Januar 1993

930109

ENERGIE-CHRONIK


Große Teile der ehemaligen Sowjetunion sollen radioaktiv verseucht worden sein

Die ehemalige Sowjetunion hat im Zuge ihrer nuklearen Rüstungsanstrengungen vier Millionen Quadratkilometer - ein Fünftel ihrer Gesamtfläche - radioaktiv verseucht und unbewohnbar gemacht. Dies erklärte der Chef der russischen Auslandaufklärung, Primakow, am 28.1. in Moskau. Im Ural seien seit 1949 mehr als 400000 Menschen durch Unfälle und technische Mängel von Nuklearanlagen radioaktiver Strahlung ausgesetzt gewesen.

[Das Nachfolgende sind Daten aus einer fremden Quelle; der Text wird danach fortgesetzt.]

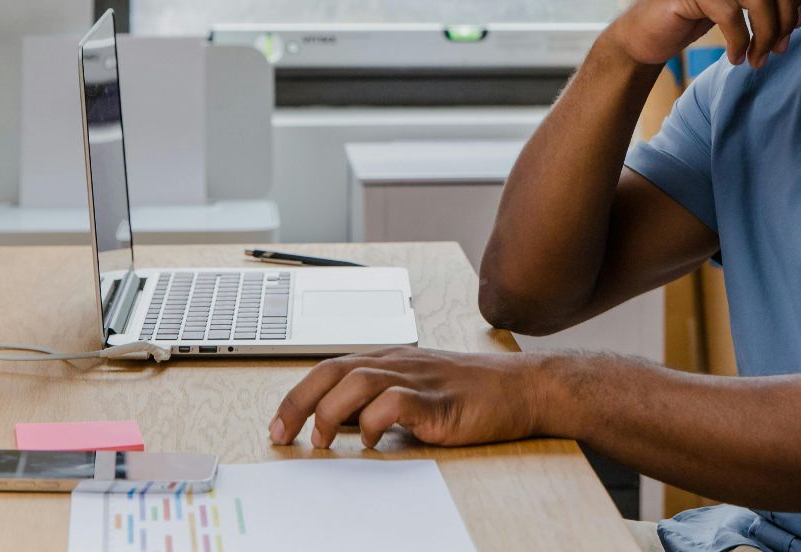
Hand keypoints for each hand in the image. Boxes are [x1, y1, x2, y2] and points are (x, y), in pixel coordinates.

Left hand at [269, 348, 552, 449]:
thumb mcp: (417, 391)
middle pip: (334, 370)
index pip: (330, 367)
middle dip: (299, 403)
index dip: (298, 395)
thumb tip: (335, 424)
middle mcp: (399, 363)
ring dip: (330, 412)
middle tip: (282, 435)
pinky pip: (395, 403)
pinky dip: (373, 421)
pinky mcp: (439, 402)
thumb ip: (379, 402)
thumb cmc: (471, 393)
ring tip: (321, 442)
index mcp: (390, 359)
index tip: (277, 425)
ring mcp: (419, 380)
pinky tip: (371, 441)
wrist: (523, 388)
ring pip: (357, 381)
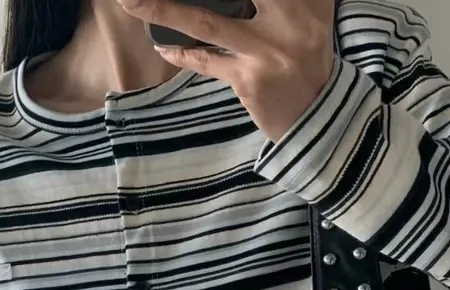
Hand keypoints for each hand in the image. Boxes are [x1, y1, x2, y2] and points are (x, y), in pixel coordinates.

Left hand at [117, 0, 335, 141]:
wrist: (318, 117)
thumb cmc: (309, 58)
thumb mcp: (311, 16)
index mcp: (301, 3)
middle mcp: (285, 22)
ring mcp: (264, 53)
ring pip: (207, 22)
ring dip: (164, 11)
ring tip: (131, 0)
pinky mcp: (247, 81)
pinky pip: (207, 62)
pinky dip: (183, 54)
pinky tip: (162, 47)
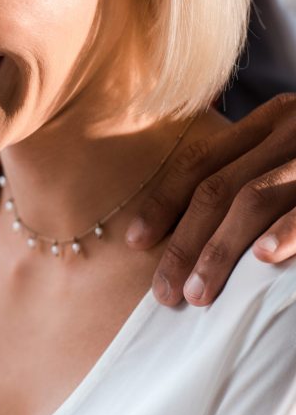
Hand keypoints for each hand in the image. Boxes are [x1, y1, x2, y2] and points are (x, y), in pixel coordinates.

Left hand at [126, 93, 295, 306]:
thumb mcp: (288, 151)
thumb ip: (249, 170)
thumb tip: (187, 224)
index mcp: (269, 121)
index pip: (199, 163)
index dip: (162, 203)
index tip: (134, 242)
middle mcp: (292, 129)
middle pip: (217, 189)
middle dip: (182, 243)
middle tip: (163, 291)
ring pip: (254, 199)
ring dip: (219, 250)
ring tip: (197, 294)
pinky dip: (289, 231)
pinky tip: (264, 259)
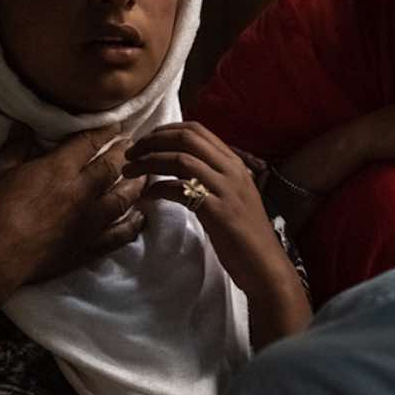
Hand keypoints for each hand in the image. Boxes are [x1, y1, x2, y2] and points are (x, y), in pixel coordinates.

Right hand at [0, 125, 145, 322]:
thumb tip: (25, 126)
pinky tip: (140, 218)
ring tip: (145, 174)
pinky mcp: (87, 247)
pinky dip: (132, 225)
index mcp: (58, 169)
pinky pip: (119, 235)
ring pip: (124, 198)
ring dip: (137, 184)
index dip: (105, 131)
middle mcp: (81, 192)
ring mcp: (89, 222)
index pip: (89, 142)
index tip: (116, 126)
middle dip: (125, 153)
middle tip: (135, 145)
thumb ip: (15, 147)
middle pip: (113, 167)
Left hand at [128, 121, 313, 345]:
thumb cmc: (245, 234)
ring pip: (181, 159)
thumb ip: (212, 177)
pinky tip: (147, 195)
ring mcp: (226, 189)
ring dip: (149, 161)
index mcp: (234, 162)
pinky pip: (181, 189)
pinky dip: (159, 189)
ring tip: (129, 171)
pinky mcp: (217, 211)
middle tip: (131, 153)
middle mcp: (231, 169)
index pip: (196, 129)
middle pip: (186, 138)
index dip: (165, 130)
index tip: (145, 141)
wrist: (264, 264)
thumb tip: (181, 167)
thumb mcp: (232, 195)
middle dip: (152, 141)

Die russische Regierung hat am 27.1. ein Programm zur Sanierung der radioaktiv verseuchten Gebiete des Urals sowie zur medizinischen Nachbehandlung der Bevölkerung beschlossen (FAZ, 29.1.).

Die Frankfurter Allgemeine (29.1.) kommentiert: "Dies geht über die Vorstellungskraft nicht nur des Laien: Ein Gebiet elfmal so groß wie Deutschland soll in der einstigen Sowjetunion wegen radioaktiver Verseuchung unbewohnbar geworden sein. ... Hört man ferner, daß allein im Ural zum Schaden von nahezu einer halben Million Menschen aus Plutoniumanlagen das Zwanzigfache dessen an Radioaktivität entwichen sein soll, was 1986 von Tschernobyl aus die Umwelt erschreckte, bleibt nur noch zu fragen, ob das Festhalten an Kernkraftgewinnung nach sozialistischen Normen nicht viel gefährlicher ist als etwa der Atomwaffenstreit zwischen Moskau und Kiew."

"Eine Landkarte des strahlenden Grauens", die auch Mitteleuropa bedrohe, sieht Forbes (1/93) in den Nachfolgestaaten der ehemaligen Sowjetunion: "Traurig, aber wahr: In Sachen Atomkatastrophen ist die GUS das Land der unbegrenzten Möglichkeiten."